◆ **TRY IT**
Word for word, print out all of the data, omitting every image.

◆ **DATASET SECTION**
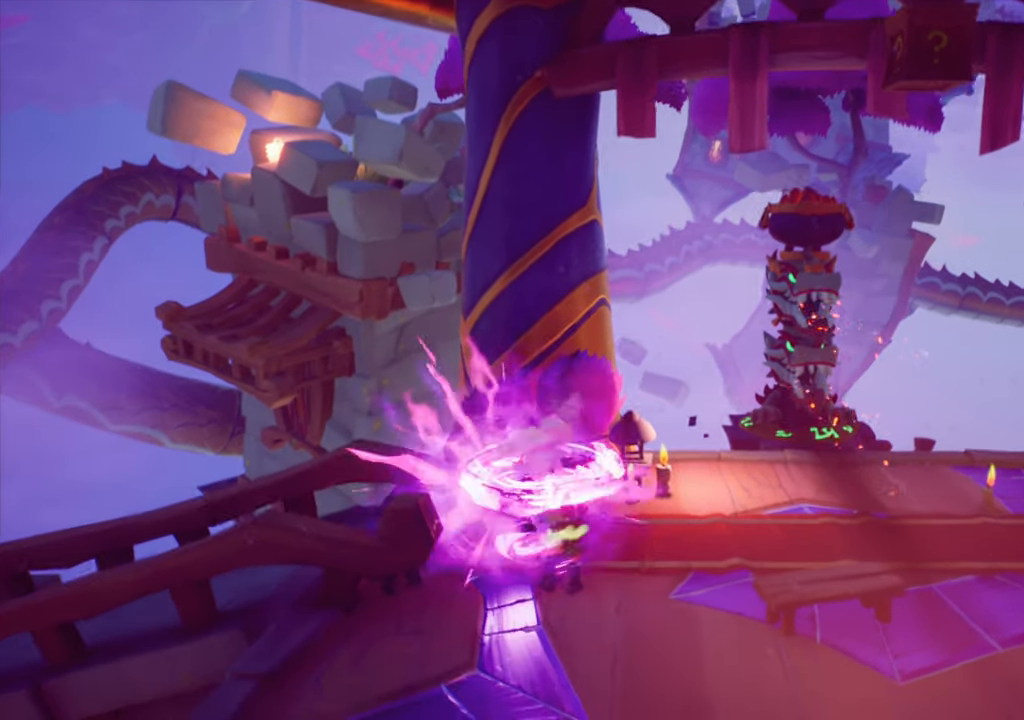
{"buttons": ["CROSS"], "right_stick": "center", "events": [[83, "DPAD_RIGHT", "up"], [250, "CROSS", "up"], [350, "DPAD_LEFT", "down"], [467, "CROSS", "down"], [483, "DPAD_LEFT", "up"]]}
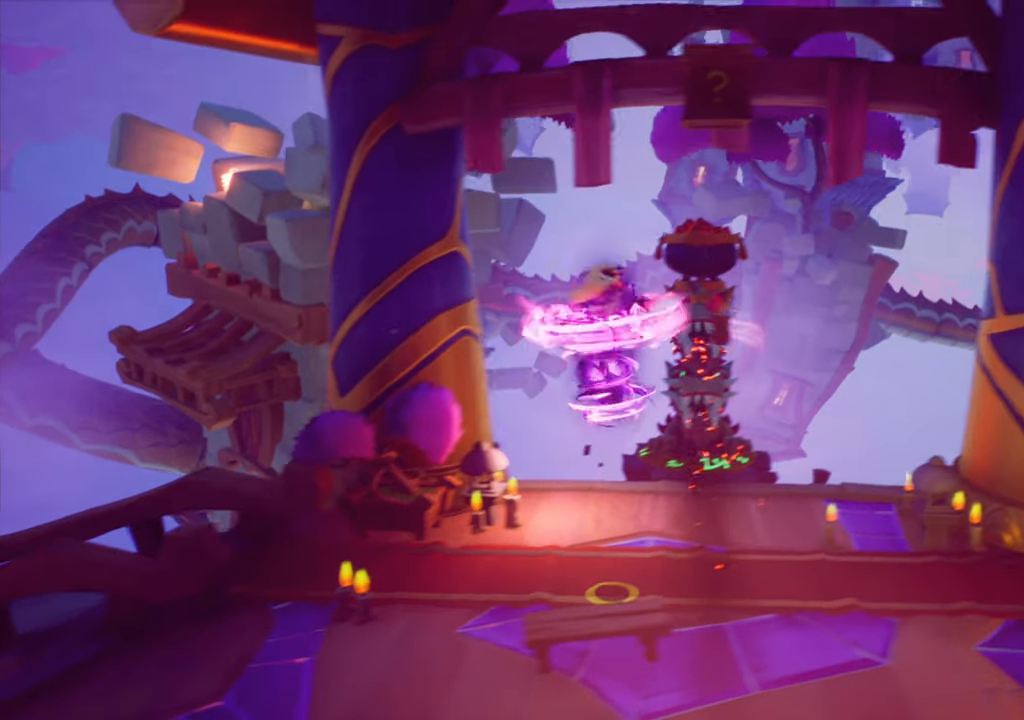
{"buttons": ["CROSS", "DPAD_RIGHT"], "right_stick": "center", "events": [[184, "DPAD_RIGHT", "down"]]}
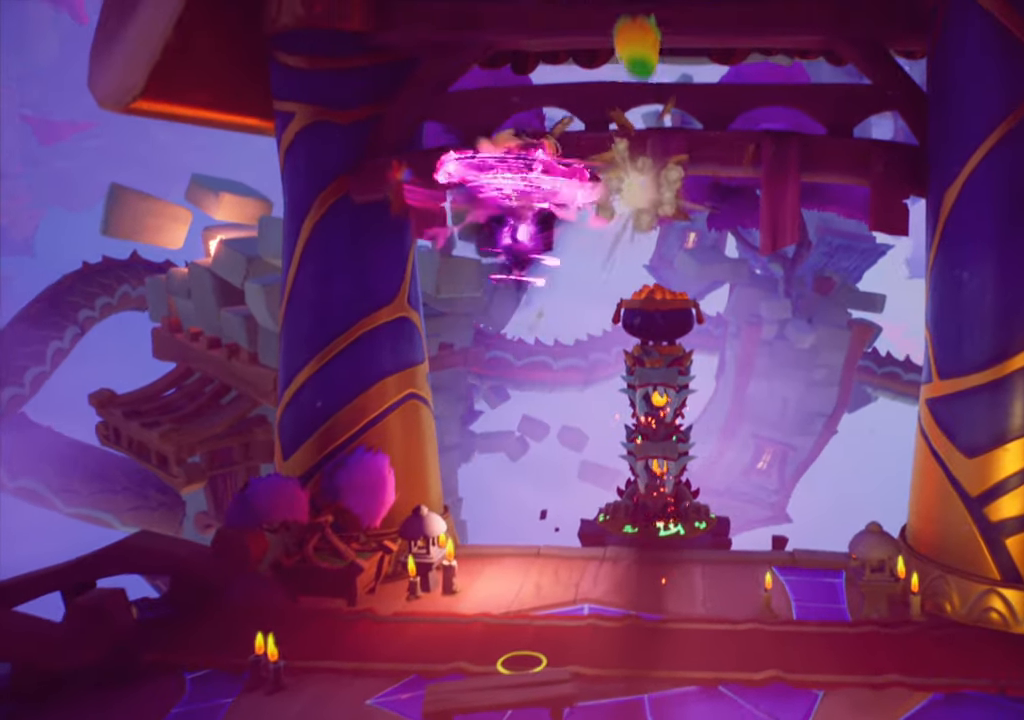
{"buttons": ["DPAD_RIGHT"], "right_stick": "center", "events": [[217, "CROSS", "up"]]}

◆ **ANSWER AREA**
{"buttons": ["CROSS"], "right_stick": "center", "events": [[83, "DPAD_RIGHT", "up"], [250, "CROSS", "up"], [350, "DPAD_LEFT", "down"], [467, "CROSS", "down"], [483, "DPAD_LEFT", "up"]]}
{"buttons": ["CROSS", "DPAD_RIGHT"], "right_stick": "center", "events": [[184, "DPAD_RIGHT", "down"]]}
{"buttons": ["DPAD_RIGHT"], "right_stick": "center", "events": [[217, "CROSS", "up"]]}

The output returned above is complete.